Eggs got a bad rap as cholesterol-soaked death-bombs. Researchers later realized that cholesterol wasn’t so bad for you after all, but the real problem was the greasy bacon and sausage often served with eggs. The eggs weren’t the issue; the pairing with fatty pork was.
HR arbitration policies have a bad rap too. What should be a brutally efficient process can degenerate into runaway court-style discovery in a far flung city. But don’t blame arbitration. Blame the way the policy was written.
Sharp discovery limits and venue in the company’s backyard can both be written into an arbitration policy. Those two things alone can cut a defense spend by tens of thousands – and secure a convenient venue. They’ll also get respect.

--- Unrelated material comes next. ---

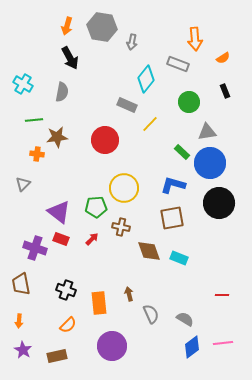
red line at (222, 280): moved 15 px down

In his latest Texas Lawyer article, Alan lays out:
1. How far an arbitration policy can go to keep discovery lean-and-mean: The Ninth Circuit recently gave a nod to a three-deposition per side limit because the arbitrator could allow more depositions for good cause. Even one-deposition limits have passed muster in Oregon, Pennsylvania and Florida district courts.
2. How little judicial second-guessing happens when arbitrators keep discovery streamlined: Bain Cotton is a prime example. There, the Fifth Circuit affirmed an arbitration award – even though the court cautioned it probably would have reversed had the same mistake been made by a district court.
3. How hot employers have been in moving arbitration to their corporate backyard: The California legislature got so fed up with employer wins on arbitration venue that it passed a law. Now, California is the only state in the union to mandate home-grown venue for employment disputes when an employee “primarily” lives or works in the state.
4. How SCOTUS approval of class action waivers could make arbitration even tastier: With a 5-4 conservative majority on the Supreme Court looking at class waivers now, there’s a good chance the waivers will get a nod. The chance to make all employment disputes mano-a-mano may be too good to pass up.
Arbitration – done right – is set to become the new black.